Week 3 (6/03/24 - 6/07/24)
This week was more focused on working and completing my first individual autograder. This autograder was for a lab focused on students creating art output using a while loop. I noticed many things while working on this autograder. This included things like the different types of errors students could make, changes to lab instructions to be more open-ended, and how autograders are constantly changing. There were a large number of edge cases that were brought up in our meetings for this week. I was able to address all of these edge cases and moved the code for this autograder into peer review. I was able to complete peer review and move the code into faculty review. I have also read two papers this week more focused on different types of autograders.
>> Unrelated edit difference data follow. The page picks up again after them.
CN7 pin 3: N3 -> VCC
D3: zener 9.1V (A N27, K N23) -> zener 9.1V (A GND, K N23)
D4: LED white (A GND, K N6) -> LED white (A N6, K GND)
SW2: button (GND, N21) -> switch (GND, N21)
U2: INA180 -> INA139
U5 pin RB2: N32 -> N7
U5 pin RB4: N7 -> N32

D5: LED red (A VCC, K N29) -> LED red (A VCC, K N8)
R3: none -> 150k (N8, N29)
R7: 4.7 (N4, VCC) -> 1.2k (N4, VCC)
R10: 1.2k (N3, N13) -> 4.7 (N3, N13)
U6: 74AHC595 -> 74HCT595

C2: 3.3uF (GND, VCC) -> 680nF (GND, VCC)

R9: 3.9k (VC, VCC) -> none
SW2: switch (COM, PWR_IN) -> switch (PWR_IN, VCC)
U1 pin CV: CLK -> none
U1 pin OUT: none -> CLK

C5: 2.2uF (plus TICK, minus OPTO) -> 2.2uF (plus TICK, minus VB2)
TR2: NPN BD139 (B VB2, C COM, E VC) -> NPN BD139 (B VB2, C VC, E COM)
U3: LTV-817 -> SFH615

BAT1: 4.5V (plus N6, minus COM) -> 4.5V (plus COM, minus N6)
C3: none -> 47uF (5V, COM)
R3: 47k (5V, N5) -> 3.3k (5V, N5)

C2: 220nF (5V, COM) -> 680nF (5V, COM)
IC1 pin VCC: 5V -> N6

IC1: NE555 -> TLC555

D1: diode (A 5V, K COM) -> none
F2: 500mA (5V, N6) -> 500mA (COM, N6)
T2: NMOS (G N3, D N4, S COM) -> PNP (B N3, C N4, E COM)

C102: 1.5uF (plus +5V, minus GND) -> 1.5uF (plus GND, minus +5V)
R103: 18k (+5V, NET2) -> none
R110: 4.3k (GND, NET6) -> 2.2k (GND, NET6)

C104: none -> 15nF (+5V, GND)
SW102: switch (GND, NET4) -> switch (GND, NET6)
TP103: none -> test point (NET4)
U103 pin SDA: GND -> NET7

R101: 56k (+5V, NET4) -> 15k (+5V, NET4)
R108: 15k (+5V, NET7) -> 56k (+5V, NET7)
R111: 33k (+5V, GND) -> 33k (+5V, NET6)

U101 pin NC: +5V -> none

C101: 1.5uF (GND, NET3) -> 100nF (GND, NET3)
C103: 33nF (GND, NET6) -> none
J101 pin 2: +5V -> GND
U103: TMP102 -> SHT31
- Automatic Assessment of Programming assignment by Surendra Gupta and Shiv Kumar Dubey
This paper focused on designing a new approach to designing an autograder. Typical autograders will run certain test cases by providing specific inputs to a student’s code and expecting a certain output. However, this paper proposes an inverse approach to grading student’s programs. The approach takes the student’s ouput and uses it as input to a verification program. If the verification program produces the correct output, then the student’s program is deemed correct. The researchers tested this verification program on an introductory programming course in C and noticed favorable results. However, the assignments used were pretty basic, which is a limitation of the study.
- The Marmoset project: an automated snapshot, submission, and testing system by Jaime Spacco, William Pugh, Nat Ayewah, and David Hovemeyer.
This paper focused on presenting a new framework for student submissions that would be more beneficial. The approach proposed in this paper was to store snapshots of each student submissions but also limit their submissions. Students would be given 2-3 tokens (submissions) for each assignment. Upon using a token, it would take roughly 24 hours for a new one to be given, which encourages students to start and submit early. Also, the autograder only presented the name of the first two errors of a student’s program, which encouraged students to try and find the bugs on their own. This approach is meant to move students away from the trail and error approach which can be beneficial in some cases.